When I kept silence, my bones waxed old through my roaring all the day
long. For day and night thy hand was heavy upon me: my moisture is turned
into the drought of summer. Selah.
In these verses, we see that David was trying to keep this sin “under wraps” and did not want to talk about the situation. As a shepherd over his flock knows, this “covering” is normal behavior for people in sin. They want to hide the sin and do not like when the shepherd points out the problem to them. The passage seems to indicate that David’s health was affected, making him miserable. So, a shepherd in tune with God will notice this change in countenance among his sheep and may understand that God is making His child miserable until he deals with his sin. In David’s case, he persisted in his miserable condition for some time.
In the next verse, we see that the time of blessing and refreshing in David’s life was turned into a drought. Most that have experienced a drought know that it does not occur overnight. About a year ago, I was able to visit Yosemite National Park in California. I talked with a number of folks there who said that they had been experiencing a three-year drought. My wife and I noticed the dryness in the fields and the barrenness in the fruit farms in that area of California. This seems to be the idea conveyed in David’s words. He had experienced a drought of God’s refreshment and presence, and he was dry and shriveled up spiritually.
As a pastor, you may have some sheep in your fold who will get involved in sin, and they will not want to talk about it or deal with it. You will start noticing dryness in their spiritual life and in their walk with the Lord. This dryness and misery may last for some time, just as it did in David’s life. Trust God that He will not leave His child to remain in this state.
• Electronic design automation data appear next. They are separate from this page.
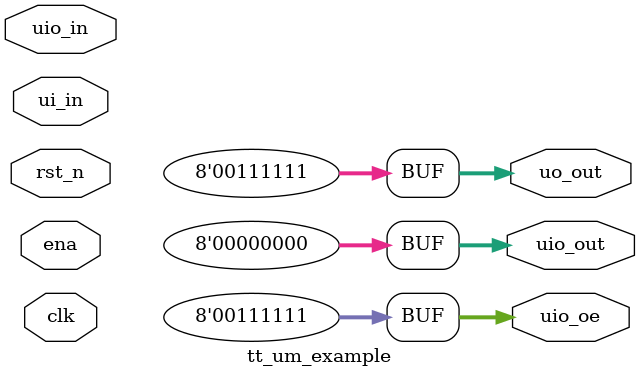
<source format=v>
/*
 * Copyright (c) 2024 Your Name
 * SPDX-License-Identifier: Apache-2.0
 */

`define default_netname none

module tt_um_example (
    input  wire [7:0] ui_in,    // Dedicated inputs
    output wire [7:0] uo_out,   // Dedicated outputs
    input  wire [7:0] uio_in,   // IOs: Input path
    output wire [7:0] uio_out,  // IOs: Output path
    output wire [7:0] uio_oe,   // IOs: Enable path (active high: 0=input, 1=output)
    input  wire       ena,      // will go high when the design is enabled
    input  wire       clk,      // clock
    input  wire       rst_n     // reset_n - low to reset
);

  // All output pins must be assigned. If not used, assign to 0.
    ALU U2 (.A(ui_in[2:0]), .B(ui_in[5:3]), .ctrl(uio_in[2:0]), .Leds(uo_out[5:0]));
    
    assign uio_oe= 8'b 00111111;
    assign uo_out= 8'b 00111111;
    assign uio_out= 8'b 00000000;
    
endmodule

</source>
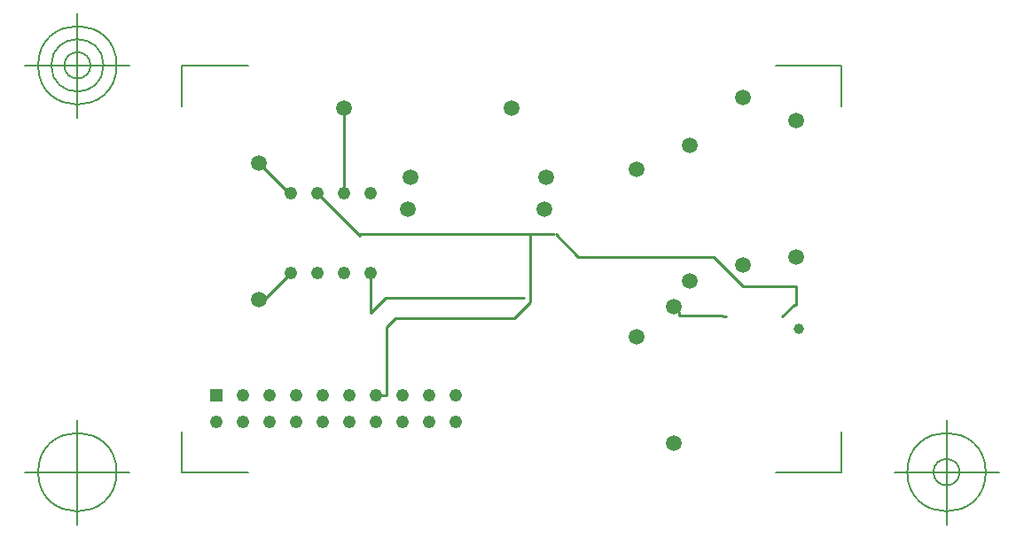
<source format=gbr>
G04 Generated by Ultiboard 14.2 *
%FSLAX24Y24*%
%MOIN*%

%ADD10C,0.0001*%
%ADD11C,0.0100*%
%ADD12C,0.0050*%
%ADD13C,0.0394*%
%ADD14C,0.0490*%
%ADD15R,0.0490X0.0490*%
%ADD16C,0.0591*%


G04 ColorRGB 0000FF for the following layer *
%LNCopper Bottom*%
%LPD*%
G54D10*
G54D11*
X6800Y14400D02*
X6600Y14400D01*
X7800Y15400D02*
X6800Y14400D01*
X7718Y18400D02*
X6600Y19518D01*
X7800Y18400D02*
X7718Y18400D01*
X16537Y14450D02*
X11350Y14450D01*
X10800Y13900D01*
X8800Y18400D02*
X10400Y16800D01*
X9800Y21600D02*
X9800Y18400D01*
X24137Y13750D02*
X24050Y13750D01*
X24000Y13800D01*
X22400Y13800D01*
X22400Y13918D01*
X22200Y14118D01*
X10350Y16850D02*
X17700Y16850D01*
X17750Y16850D02*
X17763Y16850D01*
X17750Y16850D02*
X18600Y16000D01*
X23700Y16000D01*
X24800Y14900D01*
X26800Y14900D01*
X26800Y14200D01*
X26713Y14200D01*
X26263Y13750D01*
X16800Y16850D02*
X16800Y14300D01*
X11400Y10800D02*
X11000Y10800D01*
X10800Y15400D02*
X10800Y13900D01*
X11400Y13371D02*
X11400Y10800D01*
X16200Y13700D02*
X11729Y13700D01*
X16800Y14300D02*
X16200Y13700D01*
X11729Y13700D02*
X11400Y13371D01*
G54D12*
X3697Y7900D02*
X3697Y9430D01*
X3697Y7900D02*
X6178Y7900D01*
X28500Y7900D02*
X26020Y7900D01*
X28500Y7900D02*
X28500Y9430D01*
X28500Y23200D02*
X28500Y21670D01*
X28500Y23200D02*
X26020Y23200D01*
X3697Y23200D02*
X6178Y23200D01*
X3697Y23200D02*
X3697Y21670D01*
X1729Y7900D02*
X-2208Y7900D01*
X-240Y5931D02*
X-240Y9869D01*
X-1716Y7900D02*
G75*
D01*
G02X-1716Y7900I1476J0*
G01*
X30469Y7900D02*
X34406Y7900D01*
X32437Y5931D02*
X32437Y9869D01*
X30961Y7900D02*
G75*
D01*
G02X30961Y7900I1476J0*
G01*
X31945Y7900D02*
G75*
D01*
G02X31945Y7900I492J0*
G01*
X1729Y23200D02*
X-2208Y23200D01*
X-240Y21231D02*
X-240Y25169D01*
X-1716Y23200D02*
G75*
D01*
G02X-1716Y23200I1476J0*
G01*
X-1224Y23200D02*
G75*
D01*
G02X-1224Y23200I984J0*
G01*
X-732Y23200D02*
G75*
D01*
G02X-732Y23200I492J0*
G01*
G54D13*
X26900Y13300D03*
G54D14*
X6000Y10800D03*
X7000Y10800D03*
X8000Y10800D03*
X9000Y10800D03*
X10000Y10800D03*
X11000Y10800D03*
X12000Y10800D03*
X13000Y10800D03*
X14000Y10800D03*
X5000Y9800D03*
X6000Y9800D03*
X7000Y9800D03*
X8000Y9800D03*
X9000Y9800D03*
X10000Y9800D03*
X11000Y9800D03*
X12000Y9800D03*
X13000Y9800D03*
X14000Y9800D03*
X7800Y15400D03*
X7800Y18400D03*
X8800Y15400D03*
X10800Y15400D03*
X9800Y15400D03*
X10800Y18400D03*
X8800Y18400D03*
X9800Y18400D03*
G54D15*
X5000Y10800D03*
G54D16*
X17318Y17800D03*
X12200Y17800D03*
X16099Y21600D03*
X9800Y21600D03*
X6600Y19518D03*
X6600Y14400D03*
X24800Y15701D03*
X24800Y22000D03*
X22800Y15082D03*
X22800Y20200D03*
X26800Y21118D03*
X26800Y16000D03*
X22200Y14118D03*
X22200Y9000D03*
X20800Y19299D03*
X20800Y13000D03*
X12282Y19000D03*
X17400Y19000D03*

M02*

</source>
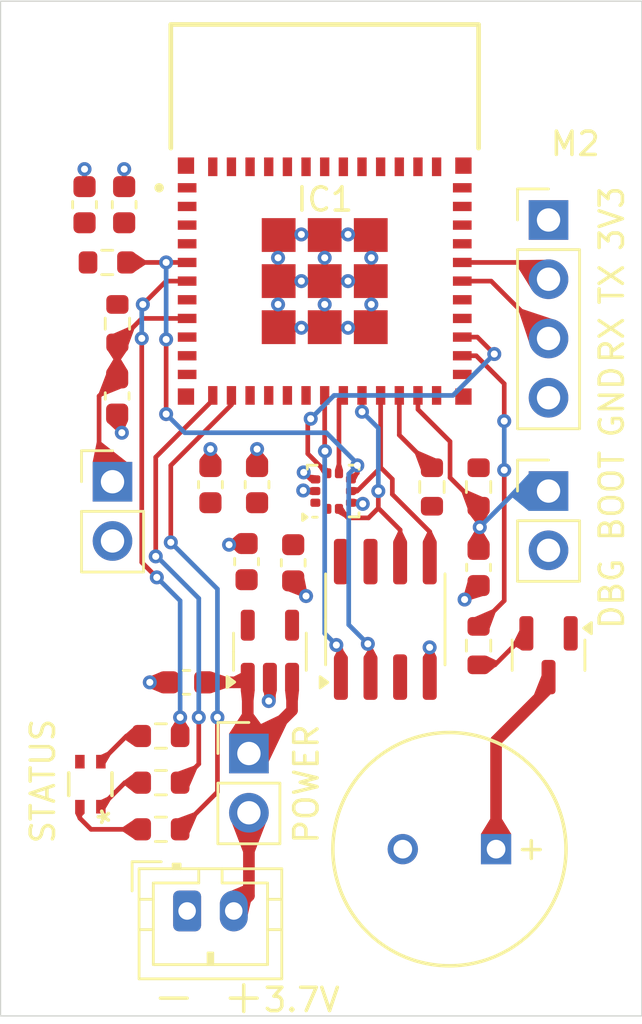
<source format=kicad_pcb>
(kicad_pcb
	(version 20241229)
	(generator "pcbnew")
	(generator_version "9.0")
	(general
		(thickness 1.6)
		(legacy_teardrops no)
	)
	(paper "A4")
	(layers
		(0 "F.Cu" signal)
		(2 "B.Cu" signal)
		(9 "F.Adhes" user "F.Adhesive")
		(11 "B.Adhes" user "B.Adhesive")
		(13 "F.Paste" user)
		(15 "B.Paste" user)
		(5 "F.SilkS" user "F.Silkscreen")
		(7 "B.SilkS" user "B.Silkscreen")
		(1 "F.Mask" user)
		(3 "B.Mask" user)
		(17 "Dwgs.User" user "User.Drawings")
		(19 "Cmts.User" user "User.Comments")
		(21 "Eco1.User" user "User.Eco1")
		(23 "Eco2.User" user "User.Eco2")
		(25 "Edge.Cuts" user)
		(27 "Margin" user)
		(31 "F.CrtYd" user "F.Courtyard")
		(29 "B.CrtYd" user "B.Courtyard")
		(35 "F.Fab" user)
		(33 "B.Fab" user)
		(39 "User.1" user)
		(41 "User.2" user)
		(43 "User.3" user)
		(45 "User.4" user)
	)
	(setup
		(pad_to_mask_clearance 0)
		(allow_soldermask_bridges_in_footprints no)
		(tenting front back)
		(pcbplotparams
			(layerselection 0x00000000_00000000_55555555_5755f5ff)
			(plot_on_all_layers_selection 0x00000000_00000000_00000000_00000000)
			(disableapertmacros no)
			(usegerberextensions no)
			(usegerberattributes yes)
			(usegerberadvancedattributes yes)
			(creategerberjobfile yes)
			(dashed_line_dash_ratio 12.000000)
			(dashed_line_gap_ratio 3.000000)
			(svgprecision 4)
			(plotframeref no)
			(mode 1)
			(useauxorigin no)
			(hpglpennumber 1)
			(hpglpenspeed 20)
			(hpglpendiameter 15.000000)
			(pdf_front_fp_property_popups yes)
			(pdf_back_fp_property_popups yes)
			(pdf_metadata yes)
			(pdf_single_document no)
			(dxfpolygonmode yes)
			(dxfimperialunits yes)
			(dxfusepcbnewfont yes)
			(psnegative no)
			(psa4output no)
			(plot_black_and_white yes)
			(plotinvisibletext no)
			(sketchpadsonfab no)
			(plotpadnumbers no)
			(hidednponfab no)
			(sketchdnponfab yes)
			(crossoutdnponfab yes)
			(subtractmaskfromsilk no)
			(outputformat 1)
			(mirror no)
			(drillshape 1)
			(scaleselection 1)
			(outputdirectory "")
		)
	)
	(net 0 "")
	(net 1 "GND")
	(net 2 "Net-(BZ1-+)")
	(net 3 "Net-(J4-Pin_1)")
	(net 4 "+3V3")
	(net 5 "/EN")
	(net 6 "/BOOT")
	(net 7 "Net-(D2-BK)")
	(net 8 "Net-(D2-RK)")
	(net 9 "Net-(D2-GK)")
	(net 10 "unconnected-(IC1-NC_13-Pad34)")
	(net 11 "unconnected-(IC1-NC_4-Pad10)")
	(net 12 "unconnected-(IC1-NC_1-Pad4)")
	(net 13 "unconnected-(IC1-NC_2-Pad7)")
	(net 14 "/BARO_SPC")
	(net 15 "unconnected-(IC1-NC_11-Pad32)")
	(net 16 "/TXD0")
	(net 17 "/BARO_SDI")
	(net 18 "unconnected-(IC1-NC_10-Pad29)")
	(net 19 "/RXD0")
	(net 20 "unconnected-(IC1-NC_14-Pad35)")
	(net 21 "unconnected-(IC1-NC_9-Pad28)")
	(net 22 "unconnected-(IC1-NC_7-Pad24)")
	(net 23 "unconnected-(IC1-NC_6-Pad17)")
	(net 24 "unconnected-(IC1-NC_3-Pad9)")
	(net 25 "unconnected-(IC1-NC_12-Pad33)")
	(net 26 "Net-(IC1-IO8)")
	(net 27 "unconnected-(IC1-NC_8-Pad25)")
	(net 28 "unconnected-(IC1-NC_5-Pad15)")
	(net 29 "Net-(Q1-B)")
	(net 30 "/BUZZER")
	(net 31 "/LED_R")
	(net 32 "/LED_G")
	(net 33 "/LED_B")
	(net 34 "/BARO_INT")
	(net 35 "/BARO_CS")
	(net 36 "/BARO_SDO")
	(net 37 "/FLASH_CS")
	(net 38 "unconnected-(U4-NC-Pad4)")
	(net 39 "unconnected-(IC1-IO10-Pad16)")
	(net 40 "Net-(BT1--)")
	(footprint "Resistor_SMD:R_0603_1608Metric" (layer "F.Cu") (at 97.01 105.825 -90))
	(footprint "Connector_PinHeader_2.54mm:PinHeader_1x04_P2.54mm_Vertical" (layer "F.Cu") (at 115.5 101.38))
	(footprint "Connector_JST:JST_PH_B2B-PH-K_1x02_P2.00mm_Vertical" (layer "F.Cu") (at 100 131))
	(footprint "Resistor_SMD:R_0603_1608Metric" (layer "F.Cu") (at 96.575 103.2))
	(footprint "MountingHole:MountingHole_2.2mm_M2" (layer "F.Cu") (at 116.5 132.5))
	(footprint "Capacitor_SMD:C_0603_1608Metric" (layer "F.Cu") (at 112.5 116.275 -90))
	(footprint "Resistor_SMD:R_0603_1608Metric" (layer "F.Cu") (at 110.5 112.825 90))
	(footprint "Capacitor_SMD:C_0603_1608Metric" (layer "F.Cu") (at 97 108.925 -90))
	(footprint "Package_SO:SOIC-8_3.9x4.9mm_P1.27mm" (layer "F.Cu") (at 108.5 118.5 90))
	(footprint "ESP32-C3-MINI-1-H4:ESP32-C3-MINI-1-H4" (layer "F.Cu") (at 105.9 104))
	(footprint "Package_LGA:ST_HLGA-10_2x2mm_P0.5mm_LayoutBorder3x2y" (layer "F.Cu") (at 106.2625 113 90))
	(footprint "Capacitor_SMD:C_0603_1608Metric" (layer "F.Cu") (at 102.55 116.025 90))
	(footprint "Connector_PinHeader_2.54mm:PinHeader_1x02_P2.54mm_Vertical" (layer "F.Cu") (at 102.65 124.25))
	(footprint "Package_TO_SOT_SMD:SOT-23" (layer "F.Cu") (at 115.5 120.0375 -90))
	(footprint "Connector_PinHeader_2.54mm:PinHeader_1x02_P2.54mm_Vertical" (layer "F.Cu") (at 96.8 112.6))
	(footprint "CT09E-04T273-5:CT09E-04T273-5" (layer "F.Cu") (at 111.25 128.35 -90))
	(footprint "Capacitor_SMD:C_0603_1608Metric" (layer "F.Cu") (at 104.55 116.075 -90))
	(footprint "MountingHole:MountingHole_2.2mm_M2" (layer "F.Cu") (at 95 132.5))
	(footprint "Capacitor_SMD:C_0603_1608Metric" (layer "F.Cu") (at 95.6 100.725 90))
	(footprint "Resistor_SMD:R_0603_1608Metric" (layer "F.Cu") (at 98.875 123.5))
	(footprint "MountingHole:MountingHole_2.2mm_M2" (layer "F.Cu") (at 116.5 95))
	(footprint "Capacitor_SMD:C_0603_1608Metric" (layer "F.Cu") (at 103 112.725 90))
	(footprint "Connector_PinHeader_2.54mm:PinHeader_1x02_P2.54mm_Vertical" (layer "F.Cu") (at 115.5 113))
	(footprint "Resistor_SMD:R_0603_1608Metric" (layer "F.Cu") (at 112.5 119.625 -90))
	(footprint "Resistor_SMD:R_0603_1608Metric" (layer "F.Cu") (at 98.875 127.5))
	(footprint "B38G3RGB:B38G3RGB-10D0003H2U1930_HVK" (layer "F.Cu") (at 95.850001 125.5652 90))
	(footprint "Package_TO_SOT_SMD:SOT-23-5" (layer "F.Cu") (at 103.55 119.8875 90))
	(footprint "Resistor_SMD:R_0603_1608Metric" (layer "F.Cu") (at 98.875 125.5))
	(footprint "Capacitor_SMD:C_0603_1608Metric" (layer "F.Cu") (at 99.975 121.2 180))
	(footprint "MountingHole:MountingHole_2.2mm_M2" (layer "F.Cu") (at 95 95))
	(footprint "Capacitor_SMD:C_0603_1608Metric" (layer "F.Cu") (at 97.3 100.725 90))
	(footprint "Resistor_SMD:R_0603_1608Metric" (layer "F.Cu") (at 112.5 112.825 -90))
	(footprint "Capacitor_SMD:C_0603_1608Metric" (layer "F.Cu") (at 101 112.725 90))
	(gr_rect
		(start 92 92)
		(end 119.5 135.5)
		(stroke
			(width 0.05)
			(type default)
		)
		(fill no)
		(layer "Edge.Cuts")
		(uuid "b26e27c1-e876-47d9-ac17-e7e304470498")
	)
	(gr_text "3V3"
		(at 118.8 102.8 90)
		(layer "F.SilkS")
		(uuid "1e69a5f5-3a88-44e6-9778-3592afd46cac")
		(effects
			(font
				(size 1 1)
				(thickness 0.15)
			)
			(justify left bottom)
		)
	)
	(gr_text "RX"
		(at 118.8 107.6 90)
		(layer "F.SilkS")
		(uuid "3c25c879-9deb-4aec-baac-8d29a0fc4ac0")
		(effects
			(font
				(size 1 1)
				(thickness 0.15)
			)
			(justify left bottom)
		)
	)
	(gr_text "DBG BOOT"
		(at 118.8 119 90)
		(layer "F.SilkS")
		(uuid "3fbf95a5-9408-4a03-8d18-25bddd16f09d")
		(effects
			(font
				(size 1 1)
				(thickness 0.15)
			)
			(justify left bottom)
		)
	)
	(gr_text "TX"
		(at 118.8 105.1 90)
		(layer "F.SilkS")
		(uuid "4c67d8a3-5be2-4360-8e08-b5d52ee6db13")
		(effects
			(font
				(size 1 1)
				(thickness 0.15)
			)
			(justify left bottom)
		)
	)
	(gr_text "M2"
		(at 115.5 98.7 0)
		(layer "F.SilkS")
		(uuid "56d82d5f-65d0-430a-b2a0-57b3f19ac911")
		(effects
			(font
				(size 1 1)
				(thickness 0.15)
			)
			(justify left bottom)
		)
	)
	(gr_text "POWER"
		(at 105.7 128.2 90
... [161510 chars truncated]
</source>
God may, however, want the use the “dryness” to bring this sheep to the place of utter failure and misery. It is our job as a shepherd to be there and offer them the pathway to restoration.
I acknowledged my sin unto thee, and mine iniquity have I not hid. I said, I will confess my transgressions unto the LORD; and thou forgavest the iniquity of my sin. Selah. For this shall every one that is godly pray unto thee in a time when thou mayest be found: surely in the floods of great waters they shall not come nigh unto him.
We now see how a shepherd can help his sheep back into the fold. In these verses, there is an acknowledgment of sin. A repentant man or woman is willing to turn and face the sin that has either been swept under or left in a place that is not often visited. The sinner will find that God’s arms are always open to the penitent. The Heavenly Father is in His abode waiting for His prodigal to return. The prodigal returned with a similar mind-set as David expresses here. When the prodigal came to the father saying that he was no longer worthy to be called his servant, the father threw his arms around him and welcomed him back into the fold. This is what a penitent person can always find with Christ. He will find that God’s mercy is extended to all who genuinely turn from their sin.
In verse 6, it seems that David is referencing the great flood during Noah’s time. It may indicate that one can pass a point of restoration. There is great debate on this idea; but I have seen some folks refuse to come to God in a penitent fashion, and the doors seem to close on them as in the story of Noah and the ark.
I pray that this has stirred the heart of some pastor who is wandering in his aim or purpose as an undershepherd of the flock of God. One of our tasks is to be in the work of restoration. This is time-consuming and can lead one into precarious situations and into some of the inclement weather that the wayward sheep has gotten himself into. The shepherd must be courageous enough to weather these storms to rescue. May God help us as shepherds of God’s flock to be in the rescuing business.